CONSIGNE |
Citez mot pour mot le passage de la critique qui va de « Donc en second » jusqu'à « certainement à passer. ».

EXTRAIT DU TEXTE |
↓

Strip the evil
UP de cette critique.
La première avait été écrite juste à chaud en sortant de la salle. Déception, énervement, ressenti sur le coup; un aspect de la critique…
La seconde, celle qui suit à la fin de la première, c'est après réflexion…car je suis l'un de ceux, qui vient en Miike plus qu'un simple stakhanoviste de la pelloche après reconversion au contact de l'excellent livre de Tom Mes, puis après l'avoir interviewé plusieurs fois et fait la connaissance d'un homme discret, mais bien plus intelligent qu'il n'y paraît.
Donc en second une autre vision du film, un regard autrement "critique" que certains décrient comme de la "prise de tête" ou "branlette intellectuelle" et d'autres comme une autre façon d'apprécier du cinéma.
Ce que j'aime dans le cinéma, c'est qu'il y a souvent clivage entre les milieux intellectuels et les fans de "pur divertissement"…Ben, moi, je fais le grand écart, appréciant autant un Apichatpong au petit matin, comme une bonne vieille Z-dérie du samedi soir…Et je crois également, que des films de genre s'apprêtent merveilleusement à du cinéma plus intellectualisé…et des messages, Miike en a certainement à passer.
PREMIERE VISION: 2 / 5
Ancien enfant terrible du V-ciné, Miike semble définitivement être considéré comme un réalisateur "bankable", que l'on puisse mettre à la tête de gros, lourds blockbusters…En même temps, les producteurs tremblent à chaque nouvelle réalisation, le réalisateur étant capable du pire, comme du meilleur et se faisant une joie de détourner quelques figures habituellement imposées. C'est ainsi, qu'il avait insufflé une bonne dose de sexe, de fétichisme SM et même un accouchement dans son "family friendly" "Yatterman" ou alors des allusions homosexuelles évidentes dans son premier "Crows"…mais les retours sur bénéfices ont finalement ôté tout doute dans la tête des grands studios et à Miike d'enchaîner les grosses licenses.

↑

DONNÉES FOURNIES |
↓

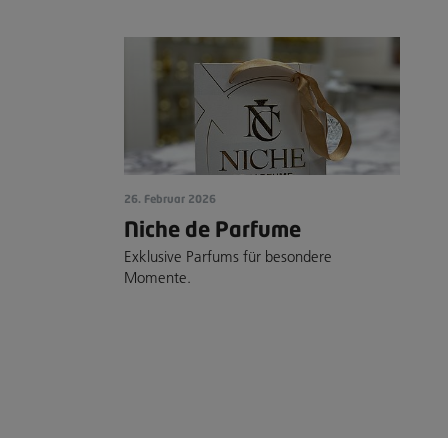
26. Februar 2026
Niche de Parfume
Exklusive Parfums für besondere
Momente.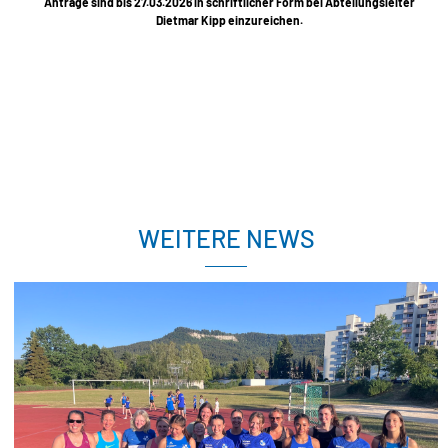
Anträge sind bis 27.03.2026 in schriftlicher Form bei Abteilungsleiter
Dietmar Kipp einzureichen.
WEITERE NEWS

↑

RÉPONSE ATTENDUE |
Donc en second une autre vision du film, un regard autrement "critique" que certains décrient comme de la "prise de tête" ou "branlette intellectuelle" et d'autres comme une autre façon d'apprécier du cinéma.
Ce que j'aime dans le cinéma, c'est qu'il y a souvent clivage entre les milieux intellectuels et les fans de "pur divertissement"…Ben, moi, je fais le grand écart, appréciant autant un Apichatpong au petit matin, comme une bonne vieille Z-dérie du samedi soir…Et je crois également, que des films de genre s'apprêtent merveilleusement à du cinéma plus intellectualisé…et des messages, Miike en a certainement à passer.